Kunci kekuatan Leicester sejauh ini adalah kekuatan pertahanan mereka. Saat ini, tim asuhan Brendan Rodgers tercatat “hanya” 37 tembakan dari lawan. Angka yang juga dicatat oleh Chelsea itu merupakan yang terendah ketiga di Liga Inggris. Hanya Manchester City dan Everton yang kurang.

Dari empat pertandingan tersebut, Leicester hanya kebobolan tiga gol. Man City dan Liverpool juga hanya kebobolan tiga gol. Meskipun Crystal Palace kebobolan beberapa gol Liga Premier sejauh ini, mereka hanya kebobolan dua kali.

Sedangkan Manchester United sudah mencetak tujuh gol dalam empat pertandingan. Empat gol datang dari 63 percobaan tembakan. Leicester harus berhati-hati karena United memiliki garis ofensif berbahaya. Mereka mendapat jumlah tembakan kelima terbanyak dan hitungan mereka (7) hanya kalah dari Liverpool dan Man City.

Namun garis ofensif United diturunkan saat Anthony Martial mengalami cedera.

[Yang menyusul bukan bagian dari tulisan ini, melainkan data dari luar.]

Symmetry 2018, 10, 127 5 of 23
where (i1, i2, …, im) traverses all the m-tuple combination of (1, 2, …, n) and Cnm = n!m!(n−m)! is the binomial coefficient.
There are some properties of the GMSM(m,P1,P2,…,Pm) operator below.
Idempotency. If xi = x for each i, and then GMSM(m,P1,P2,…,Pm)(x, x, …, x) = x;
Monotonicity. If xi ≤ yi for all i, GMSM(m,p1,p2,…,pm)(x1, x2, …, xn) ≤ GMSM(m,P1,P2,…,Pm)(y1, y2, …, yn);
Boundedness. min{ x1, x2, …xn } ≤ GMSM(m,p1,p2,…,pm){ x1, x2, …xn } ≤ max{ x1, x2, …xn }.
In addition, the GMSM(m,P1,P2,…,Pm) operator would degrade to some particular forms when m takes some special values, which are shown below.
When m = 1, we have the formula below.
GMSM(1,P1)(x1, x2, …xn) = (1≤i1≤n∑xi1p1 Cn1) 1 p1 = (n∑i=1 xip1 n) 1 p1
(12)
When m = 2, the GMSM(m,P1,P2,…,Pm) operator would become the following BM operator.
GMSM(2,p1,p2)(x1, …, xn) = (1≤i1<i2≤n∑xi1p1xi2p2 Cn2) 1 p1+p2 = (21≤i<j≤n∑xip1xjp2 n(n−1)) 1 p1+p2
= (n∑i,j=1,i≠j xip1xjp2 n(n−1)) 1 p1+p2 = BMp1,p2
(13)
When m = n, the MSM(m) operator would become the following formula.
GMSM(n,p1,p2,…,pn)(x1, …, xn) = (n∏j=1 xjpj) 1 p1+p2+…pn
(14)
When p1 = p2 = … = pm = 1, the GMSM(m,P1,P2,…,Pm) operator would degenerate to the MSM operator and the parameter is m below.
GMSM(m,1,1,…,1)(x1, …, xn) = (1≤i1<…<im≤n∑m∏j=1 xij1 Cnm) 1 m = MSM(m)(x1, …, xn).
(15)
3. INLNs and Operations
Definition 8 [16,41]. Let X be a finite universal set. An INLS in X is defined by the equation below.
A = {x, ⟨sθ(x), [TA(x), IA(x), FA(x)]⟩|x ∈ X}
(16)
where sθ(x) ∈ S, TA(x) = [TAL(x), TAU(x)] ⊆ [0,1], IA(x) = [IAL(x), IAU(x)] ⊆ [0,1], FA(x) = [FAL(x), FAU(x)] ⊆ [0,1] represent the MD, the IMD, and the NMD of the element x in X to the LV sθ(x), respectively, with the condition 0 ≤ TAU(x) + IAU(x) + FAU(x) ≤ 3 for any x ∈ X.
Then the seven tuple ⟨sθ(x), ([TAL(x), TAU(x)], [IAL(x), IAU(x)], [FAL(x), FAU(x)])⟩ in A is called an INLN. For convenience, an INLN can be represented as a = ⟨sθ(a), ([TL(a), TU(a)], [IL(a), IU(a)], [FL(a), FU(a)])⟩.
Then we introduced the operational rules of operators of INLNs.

Hasil imbang melawan Southampton di pekan keempat tak lepas dari absennya striker Prancis itu. Meski Martial berhasil menyumbang dua gol dan assist dalam tiga pertandingan yang dimainkan.

Leicester City sebenarnya tidak lebih tajam dari United karena hanya mencetak enam gol. Tapi mereka masih memiliki pemain seperti Jamie Vardy, Youri Tielemans, dan James Maddison. Nama terakhir adalah pemain yang butuh perhatian.

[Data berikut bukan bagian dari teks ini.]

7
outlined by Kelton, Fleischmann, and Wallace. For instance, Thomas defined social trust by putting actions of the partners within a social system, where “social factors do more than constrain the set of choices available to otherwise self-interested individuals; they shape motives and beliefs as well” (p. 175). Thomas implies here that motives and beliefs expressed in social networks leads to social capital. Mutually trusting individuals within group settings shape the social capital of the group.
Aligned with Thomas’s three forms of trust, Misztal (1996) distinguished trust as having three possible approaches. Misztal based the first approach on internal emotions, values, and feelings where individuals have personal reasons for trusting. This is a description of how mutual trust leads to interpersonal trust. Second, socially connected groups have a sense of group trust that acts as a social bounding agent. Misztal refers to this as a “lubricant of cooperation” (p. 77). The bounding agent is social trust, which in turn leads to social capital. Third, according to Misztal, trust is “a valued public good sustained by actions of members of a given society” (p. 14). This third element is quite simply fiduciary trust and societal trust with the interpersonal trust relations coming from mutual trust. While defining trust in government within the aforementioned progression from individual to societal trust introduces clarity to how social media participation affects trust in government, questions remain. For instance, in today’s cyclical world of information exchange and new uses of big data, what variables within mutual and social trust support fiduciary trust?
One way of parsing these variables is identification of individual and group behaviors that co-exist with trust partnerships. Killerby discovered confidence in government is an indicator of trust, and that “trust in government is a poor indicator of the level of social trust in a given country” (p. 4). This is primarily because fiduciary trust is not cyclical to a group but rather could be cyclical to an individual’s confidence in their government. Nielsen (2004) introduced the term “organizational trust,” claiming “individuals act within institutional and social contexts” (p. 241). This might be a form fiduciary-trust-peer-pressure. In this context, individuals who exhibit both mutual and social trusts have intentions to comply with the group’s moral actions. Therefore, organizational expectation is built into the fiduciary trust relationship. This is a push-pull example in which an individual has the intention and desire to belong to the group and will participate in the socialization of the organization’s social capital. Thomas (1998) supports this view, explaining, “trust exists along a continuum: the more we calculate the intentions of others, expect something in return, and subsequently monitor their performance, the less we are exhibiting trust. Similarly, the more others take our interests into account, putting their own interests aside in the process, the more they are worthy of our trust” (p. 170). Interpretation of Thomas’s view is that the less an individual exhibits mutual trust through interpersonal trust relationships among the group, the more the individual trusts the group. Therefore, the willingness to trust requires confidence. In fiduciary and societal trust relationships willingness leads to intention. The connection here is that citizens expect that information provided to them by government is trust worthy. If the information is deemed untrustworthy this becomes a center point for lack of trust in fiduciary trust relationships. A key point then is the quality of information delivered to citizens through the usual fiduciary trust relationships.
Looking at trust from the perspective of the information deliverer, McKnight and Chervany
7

Meski Vardy sudah mencetak tiga gol, Maddison adalah pemain Leicester yang paling berkomitmen untuk mengancam gawang lawan. Vardy mencetak tiga gol dari total enam tembakan, salah satunya dari bantuan Maddison. Benar, jumlah tembakan yang dilesakkan Vardy ke gawang Maddison, di mana gelandang Inggris itu mencatatkan total 13 tembakan dalam empat pertandingan (peringkat ke-7 di Liga Inggris). Enam dari mereka membebaskan mereka di bangku cadangan.

Maddison juga merupakan pemain Leicester yang menciptakan umpan-umpan terpenting. Sebanyak 9 umpan utama atau 2,3 ‚Äč‚Äčkali per game, catat pemain berusia 22 tahun itu. Angka ini merupakan yang terbesar ke-10 di Liga Utama Inggris. Pemain kiri membuat dua assist.

Namun selain Maddison dan Vardy, Leicester juga akan mengandalkan skill dari gelandang Belgia Youri Tielemans. Sebuah gol dan bantuan diberikan oleh mantan pemain Anderlecht. Ia menjadi pemain Leicester yang rajin menembak setelah Maddison dengan 11 tembakan.

Belum lagi masih ada Ayoze Perez yang sejak pindah dari Newcastle ke Leicester seharusnya membuat lini serang Leicester semakin jelas. Namun Perez belum menyumbang gol atau membantu dalam tiga pertandingan.

Yang jelas, laga melawan Manchester United akan menjadi pendorong bagi Leicester untuk membuktikan kualitasnya. Setelah Wolves dan Chelsea, jika Leicester mampu mengalahkan atau setidaknya bermain imbang melawan Man United di Old Trafford, posisi ketiga mereka saat ini tidak akan diraih secara kebetulan. Mungkin mereka akan berada di urutan keenam di akhir musim, setelah musim lalu dia finis kesembilan.